◆ **Exercise aim**
Convert the entries below into a JSON list of strings with one string per line and no blank lines. Omit the pictures from the list.

◆ **Stored dataset items**
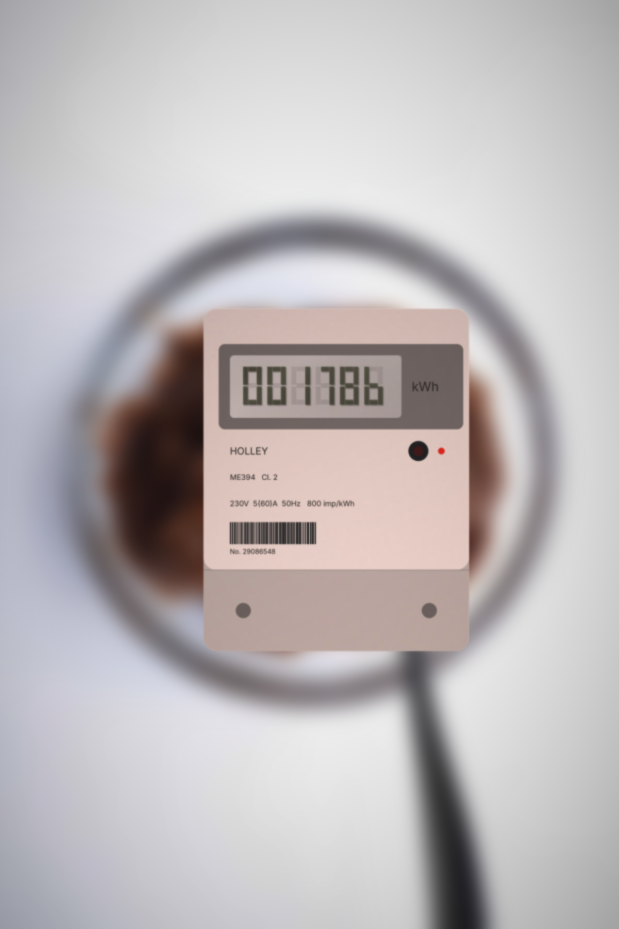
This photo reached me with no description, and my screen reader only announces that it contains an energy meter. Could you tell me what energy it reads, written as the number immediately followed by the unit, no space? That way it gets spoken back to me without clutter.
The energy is 1786kWh
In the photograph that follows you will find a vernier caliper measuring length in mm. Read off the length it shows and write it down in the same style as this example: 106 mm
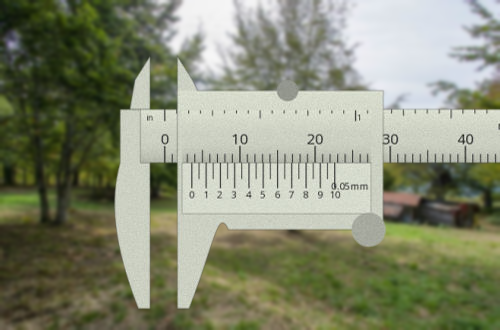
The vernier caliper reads 3.6 mm
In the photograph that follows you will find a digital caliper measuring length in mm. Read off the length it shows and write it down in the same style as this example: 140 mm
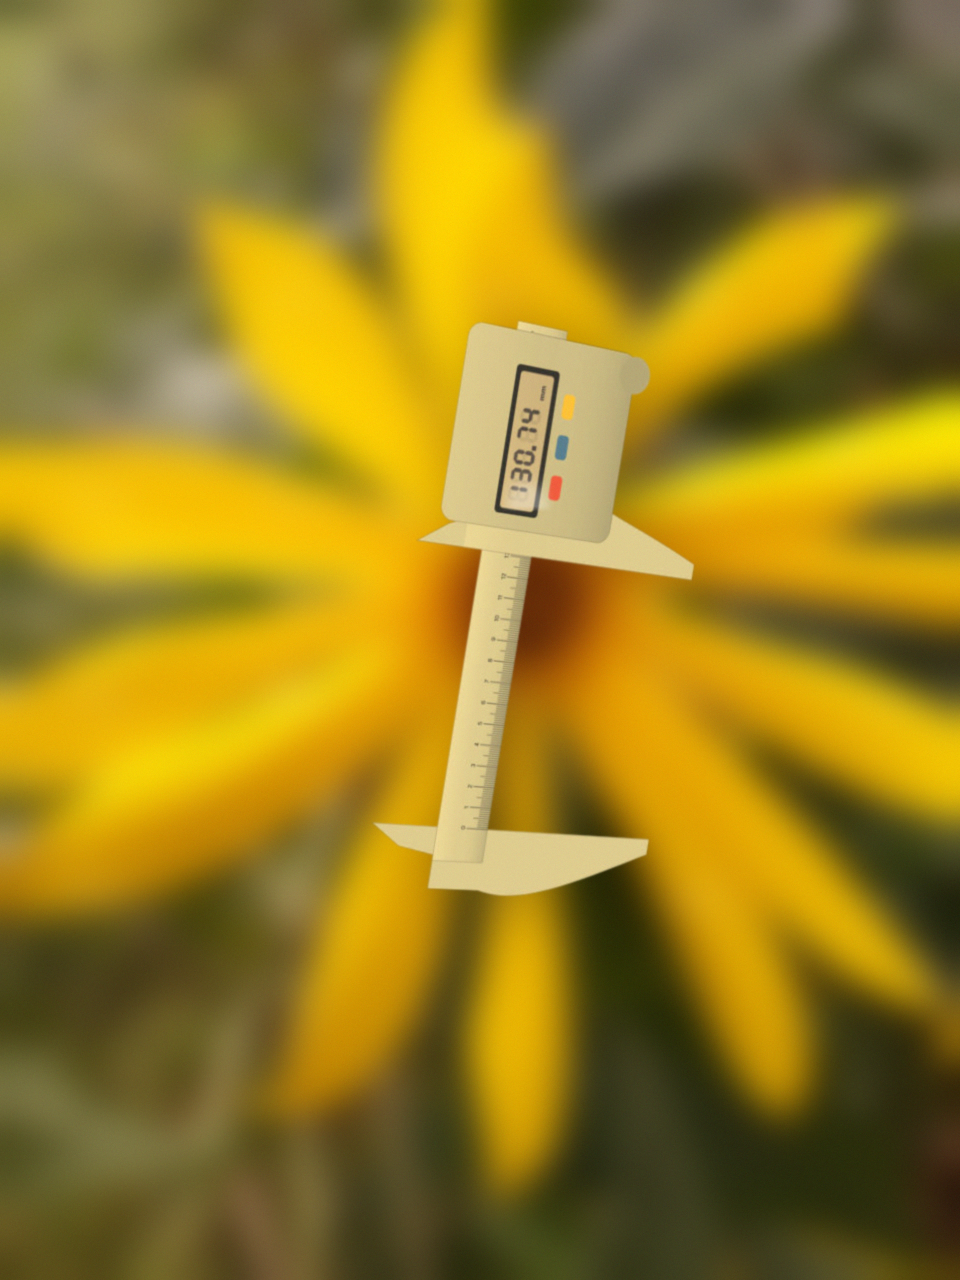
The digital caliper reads 130.74 mm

◆ **Answer below**
[
  "This photo reached me with no description, and my screen reader only announces that it contains an energy meter. Could you tell me what energy it reads, written as the number immediately followed by the unit, no space? That way it gets spoken back to me without clutter.",
  "The energy is 1786kWh",
  "In the photograph that follows you will find a vernier caliper measuring length in mm. Read off the length it shows and write it down in the same style as this example: 106 mm",
  "The vernier caliper reads 3.6 mm",
  "In the photograph that follows you will find a digital caliper measuring length in mm. Read off the length it shows and write it down in the same style as this example: 140 mm",
  "The digital caliper reads 130.74 mm"
]